Not forgetting N.G. for No Grade which was for those with less than 3 out of 20.


----------



## Shang Qin Li

Dear L'irlandais,
We never got anything else but letters as marks; never a number. A 3/20 would roughly correspond to a E--. or perhaps a F++. We never got an NG either. Do you use numbers in Ireland (as the French do) ?


----------



## L'irlandais

I went to a Regional Technical College (RTC), while our results were marked A, B, c, D with an N.G. (no grade) for the weakest, those with less than 15 or 20 % 
I no longer remember the exact scoring; however the end of year result a either :
*a pass *(that is over 40 %)
*a credit* over 55%
or *a distinction*  over 70% (not sure of the exact percentages)


----------



## Shang Qin Li

L'irlandais said:


> I went to a Regional Technical College (RTC), while our results were marked A, B, c, D with an N.G. (no grade) for the weakest, those with less than 15 or 20 %
> I no longer remember the exact scoring; however the end of year result a either :
> *a pass *(that is over 40 %)
> *a credit* over 55%
> or *a distinction* over 70% (not sure of the exact percentages)


 
Yes, so there is a difference ! Thanks for your reply.


----------



## Calamitintin

Yes, thank you!


----------



## annalek26

Dear colleagues,

I am translating 2 diplomas: "licence" and "maîtrise".
What does the word "mention" mean in the context of these diplomas? Is it a grade???
I am particularly interested in "mention passable" and "mention assez bien". 
Thanks in advance for your time and efforts to answer my question.


----------



## LILOIA

It corresponds to the marks the student got in his/her diplomas :
e.g. 10 to 11 / 20 : mention passable
11 to 13 / 20 : mention assez bien
13 to 15 / 20 : mention bien
15 or more / 20 : mention très bien
This is just to give you an idea, I'm not sure at all of the marks.
It adds something to the diploma : a "licence" with a "mention très bien" has more value than one with a "mention passable" (average). It might make the difference if you apply for a teaching job, or to enter a high school.
Of course, a university teacher would tell you more precisely about it, but that's the idea.


----------



## thbruxelles

LILOIA said:


> It corresponds to the marks the student got in his/her diplomas :
> e.g. 10 to 11 / 20 : mention passable
> 11 to 13 / 20 : mention assez bien
> 13 to 15 / 20 : mention bien
> 15 or more / 20 : mention très bien
> This is just to give you an idea, I'm not sure at all of the marks.
> It adds something to the diploma : a "licence" with a "mention très bien" has more value than one with a "mention passable" (average). It might make the difference if you apply for a teaching job, or to enter a high school.
> Of course, a university teacher would tell you more precisely about it, but that's the idea.


 

Exactly, when I was a student:
12 out of 20 = passable
14 = bien
16 = très bien
18 = excellent


----------



## annalek26

Thanks...
I have seached for these terms in Google and found some of the possible translations of
1. *mention assez bien*: *lower second class honours* or *"C" mark*
2. *mention passable*: *pass, passmark, enough to pass*.
Personally I like *lower second class honours* and *passmark *best of all. 
Dear colleagues, do you think this translation is adequate?

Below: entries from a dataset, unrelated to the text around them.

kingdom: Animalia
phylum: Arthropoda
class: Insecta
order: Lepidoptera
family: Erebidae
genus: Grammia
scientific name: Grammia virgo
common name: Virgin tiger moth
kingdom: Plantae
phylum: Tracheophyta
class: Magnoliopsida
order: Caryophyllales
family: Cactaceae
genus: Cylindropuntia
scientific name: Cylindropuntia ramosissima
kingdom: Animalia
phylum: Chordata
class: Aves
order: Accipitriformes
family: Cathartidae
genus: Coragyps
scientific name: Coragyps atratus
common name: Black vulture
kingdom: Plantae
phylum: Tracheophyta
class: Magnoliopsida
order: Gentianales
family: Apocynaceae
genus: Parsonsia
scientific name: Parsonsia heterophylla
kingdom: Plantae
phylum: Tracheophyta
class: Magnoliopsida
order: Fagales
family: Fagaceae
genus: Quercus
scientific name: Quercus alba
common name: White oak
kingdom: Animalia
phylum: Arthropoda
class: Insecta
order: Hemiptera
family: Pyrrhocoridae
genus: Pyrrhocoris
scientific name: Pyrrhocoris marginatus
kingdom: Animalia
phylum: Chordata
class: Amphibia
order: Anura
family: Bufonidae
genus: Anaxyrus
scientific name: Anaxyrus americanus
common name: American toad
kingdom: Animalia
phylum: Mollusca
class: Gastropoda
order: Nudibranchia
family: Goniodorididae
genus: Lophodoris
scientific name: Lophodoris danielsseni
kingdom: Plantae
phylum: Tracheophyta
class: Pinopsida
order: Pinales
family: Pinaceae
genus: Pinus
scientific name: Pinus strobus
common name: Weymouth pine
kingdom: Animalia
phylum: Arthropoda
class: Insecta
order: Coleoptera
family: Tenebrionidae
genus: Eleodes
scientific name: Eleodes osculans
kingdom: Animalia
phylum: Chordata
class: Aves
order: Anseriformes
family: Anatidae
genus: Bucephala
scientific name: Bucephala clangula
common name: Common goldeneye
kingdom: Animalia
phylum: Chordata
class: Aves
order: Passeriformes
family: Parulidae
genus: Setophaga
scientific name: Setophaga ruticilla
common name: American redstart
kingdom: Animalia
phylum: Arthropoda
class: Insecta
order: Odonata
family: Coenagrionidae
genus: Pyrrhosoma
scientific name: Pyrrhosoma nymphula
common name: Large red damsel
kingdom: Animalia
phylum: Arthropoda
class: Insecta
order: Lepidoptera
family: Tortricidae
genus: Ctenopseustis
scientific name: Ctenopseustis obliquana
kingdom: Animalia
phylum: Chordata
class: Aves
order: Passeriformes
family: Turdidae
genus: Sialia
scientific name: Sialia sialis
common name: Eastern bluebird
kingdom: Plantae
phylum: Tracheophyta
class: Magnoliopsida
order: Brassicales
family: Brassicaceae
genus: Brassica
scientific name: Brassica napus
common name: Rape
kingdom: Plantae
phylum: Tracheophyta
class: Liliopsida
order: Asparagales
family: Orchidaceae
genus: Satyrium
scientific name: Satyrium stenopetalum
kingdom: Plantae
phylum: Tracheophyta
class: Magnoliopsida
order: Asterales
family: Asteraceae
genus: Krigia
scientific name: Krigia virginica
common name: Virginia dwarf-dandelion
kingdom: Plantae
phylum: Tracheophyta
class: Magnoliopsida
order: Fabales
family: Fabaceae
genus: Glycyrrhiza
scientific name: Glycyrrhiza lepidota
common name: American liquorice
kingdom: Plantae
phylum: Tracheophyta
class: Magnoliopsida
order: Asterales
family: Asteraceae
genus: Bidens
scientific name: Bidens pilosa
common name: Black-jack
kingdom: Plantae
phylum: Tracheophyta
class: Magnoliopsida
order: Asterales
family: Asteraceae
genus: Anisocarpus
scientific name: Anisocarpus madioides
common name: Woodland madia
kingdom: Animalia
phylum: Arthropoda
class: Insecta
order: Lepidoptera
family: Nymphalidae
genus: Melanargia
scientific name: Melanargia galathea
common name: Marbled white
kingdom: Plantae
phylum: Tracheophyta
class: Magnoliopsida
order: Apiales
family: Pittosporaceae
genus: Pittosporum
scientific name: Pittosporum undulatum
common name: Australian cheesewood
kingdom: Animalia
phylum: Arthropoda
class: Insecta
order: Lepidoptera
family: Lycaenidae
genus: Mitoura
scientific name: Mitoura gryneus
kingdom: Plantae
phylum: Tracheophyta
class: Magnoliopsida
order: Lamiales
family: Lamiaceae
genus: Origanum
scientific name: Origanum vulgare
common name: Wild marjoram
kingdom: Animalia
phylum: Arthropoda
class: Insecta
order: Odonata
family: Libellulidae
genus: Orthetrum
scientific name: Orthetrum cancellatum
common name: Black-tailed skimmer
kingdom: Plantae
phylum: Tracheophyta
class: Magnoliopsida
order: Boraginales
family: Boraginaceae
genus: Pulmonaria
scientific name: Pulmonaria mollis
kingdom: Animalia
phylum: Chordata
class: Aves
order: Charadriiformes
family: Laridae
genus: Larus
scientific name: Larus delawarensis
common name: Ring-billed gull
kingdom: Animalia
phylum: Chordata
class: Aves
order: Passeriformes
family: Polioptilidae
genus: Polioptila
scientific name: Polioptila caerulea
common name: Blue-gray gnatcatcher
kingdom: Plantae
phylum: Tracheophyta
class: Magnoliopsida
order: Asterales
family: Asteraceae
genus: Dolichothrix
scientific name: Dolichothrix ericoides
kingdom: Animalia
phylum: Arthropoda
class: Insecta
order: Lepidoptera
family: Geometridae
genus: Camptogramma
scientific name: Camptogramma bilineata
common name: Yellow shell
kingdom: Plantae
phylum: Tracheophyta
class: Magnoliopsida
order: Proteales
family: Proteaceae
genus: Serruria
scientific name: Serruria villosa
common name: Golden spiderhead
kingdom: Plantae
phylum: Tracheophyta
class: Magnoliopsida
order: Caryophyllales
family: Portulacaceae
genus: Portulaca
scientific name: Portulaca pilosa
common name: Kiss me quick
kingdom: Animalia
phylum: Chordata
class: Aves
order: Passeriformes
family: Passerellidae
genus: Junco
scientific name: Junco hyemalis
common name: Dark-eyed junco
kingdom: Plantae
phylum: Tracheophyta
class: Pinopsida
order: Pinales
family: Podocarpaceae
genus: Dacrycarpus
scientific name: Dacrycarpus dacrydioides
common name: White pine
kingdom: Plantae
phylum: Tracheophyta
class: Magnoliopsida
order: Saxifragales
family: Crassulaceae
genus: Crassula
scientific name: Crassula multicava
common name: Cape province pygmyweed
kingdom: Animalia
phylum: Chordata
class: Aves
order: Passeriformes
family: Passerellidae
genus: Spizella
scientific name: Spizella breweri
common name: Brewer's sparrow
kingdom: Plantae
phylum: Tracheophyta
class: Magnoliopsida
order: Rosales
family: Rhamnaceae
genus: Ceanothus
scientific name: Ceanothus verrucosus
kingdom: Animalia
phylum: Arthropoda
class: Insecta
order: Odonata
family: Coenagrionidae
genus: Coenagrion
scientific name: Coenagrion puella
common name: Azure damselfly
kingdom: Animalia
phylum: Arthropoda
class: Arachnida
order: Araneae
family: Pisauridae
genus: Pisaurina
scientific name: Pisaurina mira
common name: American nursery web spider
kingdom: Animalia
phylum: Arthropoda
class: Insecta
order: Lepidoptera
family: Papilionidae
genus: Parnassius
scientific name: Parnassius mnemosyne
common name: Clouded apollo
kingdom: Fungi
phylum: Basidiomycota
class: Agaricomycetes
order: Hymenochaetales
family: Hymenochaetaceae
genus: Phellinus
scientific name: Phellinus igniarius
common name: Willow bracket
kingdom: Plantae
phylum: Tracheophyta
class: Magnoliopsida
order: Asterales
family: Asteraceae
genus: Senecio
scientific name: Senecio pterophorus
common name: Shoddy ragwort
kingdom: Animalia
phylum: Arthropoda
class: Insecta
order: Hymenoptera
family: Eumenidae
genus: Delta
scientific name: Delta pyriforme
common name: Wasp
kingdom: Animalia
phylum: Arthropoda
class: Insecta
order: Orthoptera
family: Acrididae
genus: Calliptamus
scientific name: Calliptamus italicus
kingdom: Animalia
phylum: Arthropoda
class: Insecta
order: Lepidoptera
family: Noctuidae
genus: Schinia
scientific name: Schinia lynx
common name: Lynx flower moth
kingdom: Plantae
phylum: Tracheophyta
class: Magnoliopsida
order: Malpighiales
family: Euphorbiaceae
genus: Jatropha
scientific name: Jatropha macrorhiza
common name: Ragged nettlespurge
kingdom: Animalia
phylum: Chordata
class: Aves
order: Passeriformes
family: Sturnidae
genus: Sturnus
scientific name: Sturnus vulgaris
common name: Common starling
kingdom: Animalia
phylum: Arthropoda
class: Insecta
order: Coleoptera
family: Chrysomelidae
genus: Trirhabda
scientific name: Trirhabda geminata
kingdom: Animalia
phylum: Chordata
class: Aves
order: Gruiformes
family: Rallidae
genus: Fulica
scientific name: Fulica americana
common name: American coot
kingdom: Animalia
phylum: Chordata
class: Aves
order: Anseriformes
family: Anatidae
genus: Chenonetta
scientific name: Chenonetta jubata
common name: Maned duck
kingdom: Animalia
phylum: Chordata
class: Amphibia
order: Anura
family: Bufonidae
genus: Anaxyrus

Thanks in advance for your comments!


----------



## Jean-Michel Carrère

In France, the standard "mentions" at the baccalauréat or higher degrees are :
_passable_ if your aggregate mark is *10* (not 12) out of 20
_assez bien_ : 12 out of 20
_bien_ : 14 out of 20
_très bien_ : 16 + out of 20

regarding the British equivalents, this should help : http://en.wikipedia.org/wiki/British_undergraduate_degree_classification


----------



## annalek26

Thanks a lot, Jean-Michel!


----------



## wadrawa

Re: Mention assez bien
Check this out:
http://en.wikipedia.org/wiki/Latin_honors


----------